So we have been troubleshooting this for months and I’m about to loose my mind. We have a Azure Virtual WAN with a site to site VPN connection, everything is peered back to the Virtual WAN HUB, on premise we have a CISCO ASA. The thing can be up and running just fine for Weeks, sometimes even a month or two when suddenly we’ll start having the strangest issues. The site to site VPN doesn’t go down, but it’s almost like it’s not fully up either. We can remote out to most of our servers in Azure, SaaS/PaaS services (like arc, and storage accounts) all still seem to be able to communicate back on premise, but our servers can’t seem to reach back on premise. They start loosing their trust with our domain, we can’t ping them, RDP may or may not work. It’s also not like everything is on our off, it’s more like we’ll watch as hosts on one peer start to have trouble, then another, then another. So at first we don’t even think to check the VPN.

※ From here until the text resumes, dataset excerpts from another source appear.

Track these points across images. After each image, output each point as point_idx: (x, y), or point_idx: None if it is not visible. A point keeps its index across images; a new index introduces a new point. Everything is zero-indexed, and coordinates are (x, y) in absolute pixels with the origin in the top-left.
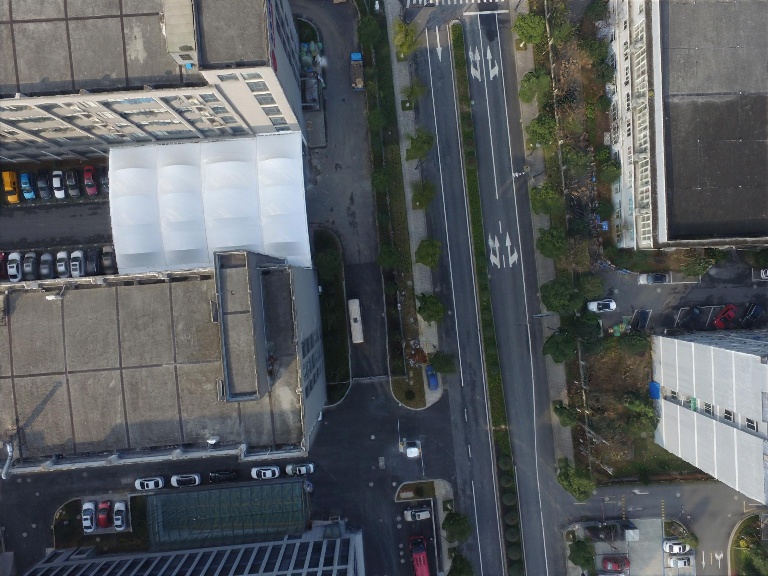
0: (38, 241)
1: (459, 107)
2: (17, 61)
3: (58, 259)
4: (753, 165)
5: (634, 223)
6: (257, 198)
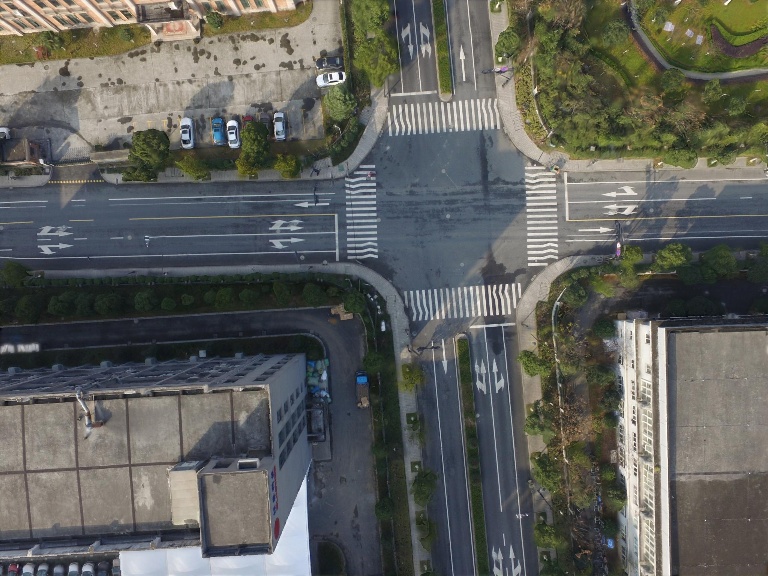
0: None
1: (464, 421)
2: (30, 508)
3: (70, 572)
4: (762, 542)
5: (639, 575)
6: None
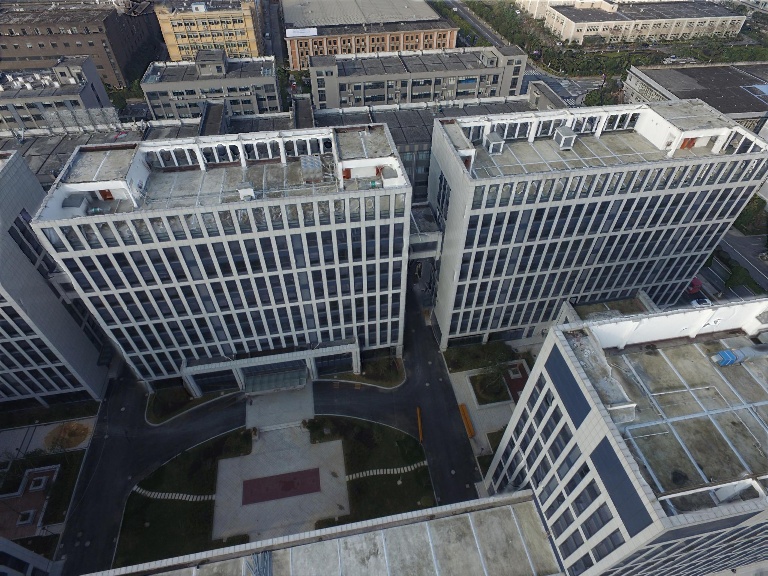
0: None
1: None
2: None
3: None
4: None
5: None
6: None
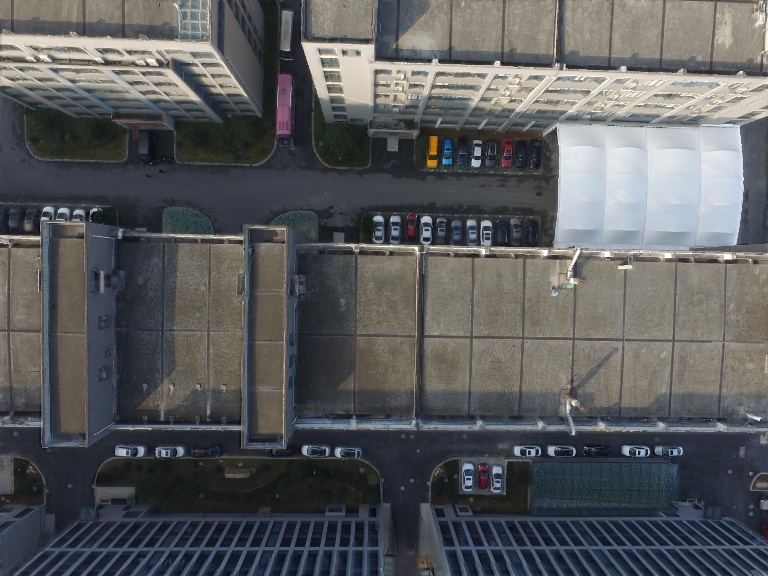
0: (446, 207)
1: None
2: (612, 34)
3: (469, 226)
4: None
5: None
6: (699, 187)
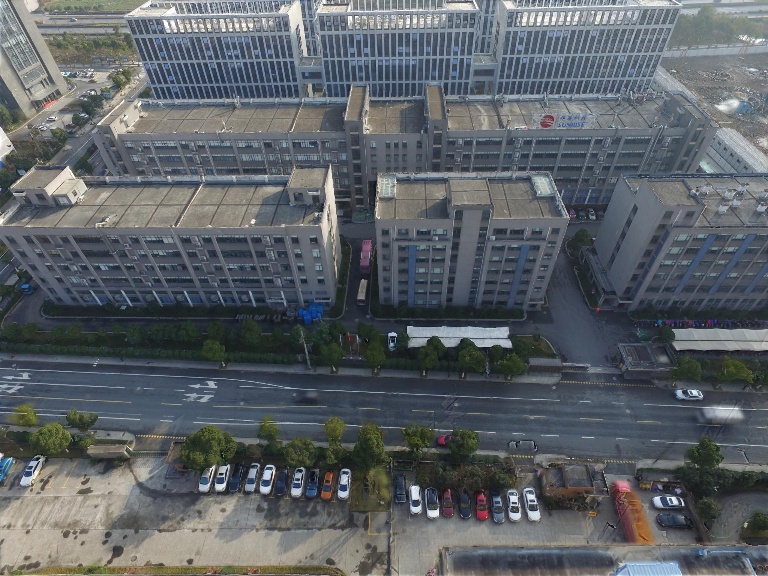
0: None
1: None
2: None
3: None
4: None
5: None
6: None
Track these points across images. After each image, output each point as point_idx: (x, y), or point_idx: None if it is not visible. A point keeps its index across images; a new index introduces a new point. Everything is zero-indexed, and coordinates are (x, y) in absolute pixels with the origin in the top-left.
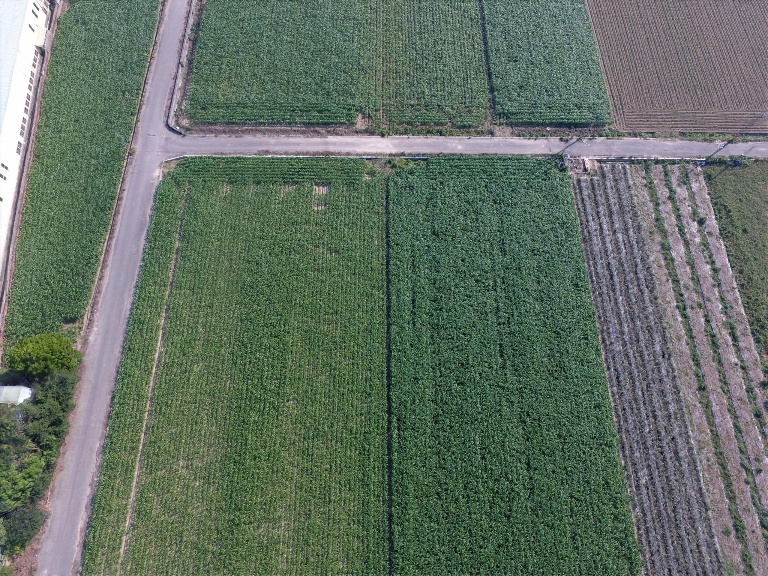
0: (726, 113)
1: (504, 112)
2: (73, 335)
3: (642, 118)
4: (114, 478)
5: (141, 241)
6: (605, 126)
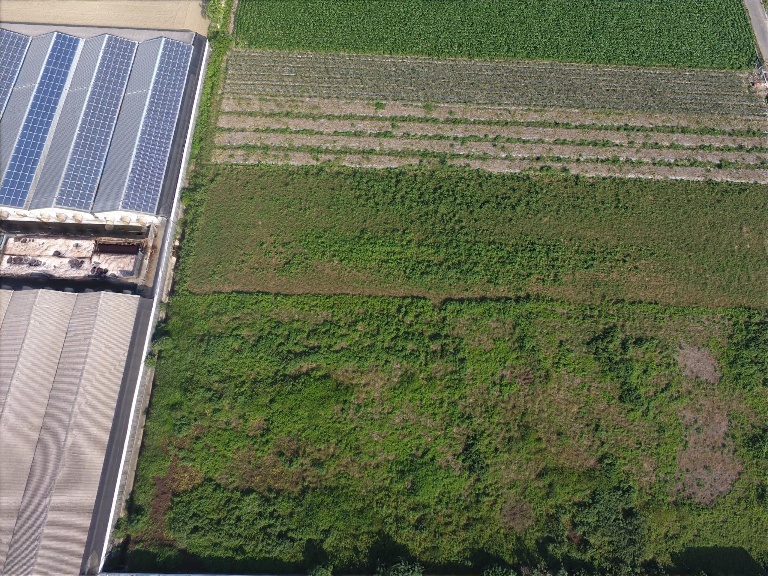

Once we reset the gateway things come back, sometimes they stay up for weeks/months again, other times certain services go down within 5 minutes of resetting the gateway, while others may be fine. At this point we usually open a ticket with Microsoft. They spend time going through logs, doing the usual back/fourth forever without making any real suggestions. Within a day or two we end up rebooting the gateway for like the billionth time, and voila, everything will be fine for weeks!
Digging through the logs we are seeing " unknown status win32" and “Gateway Tenant instance GatewayTenantWorker_IN_0 starting maintenance” just before this sort of thing starts. We believe the issue is Microsoft performing maintenance on their VPN hardware, but that doesn’t explain why we have so much strange behavior for hours, or days after an even.
We are actually dealing with this right now. Reset the gateway 3 times so far. Some things manage to stay up, others are down within 5-30 minutes.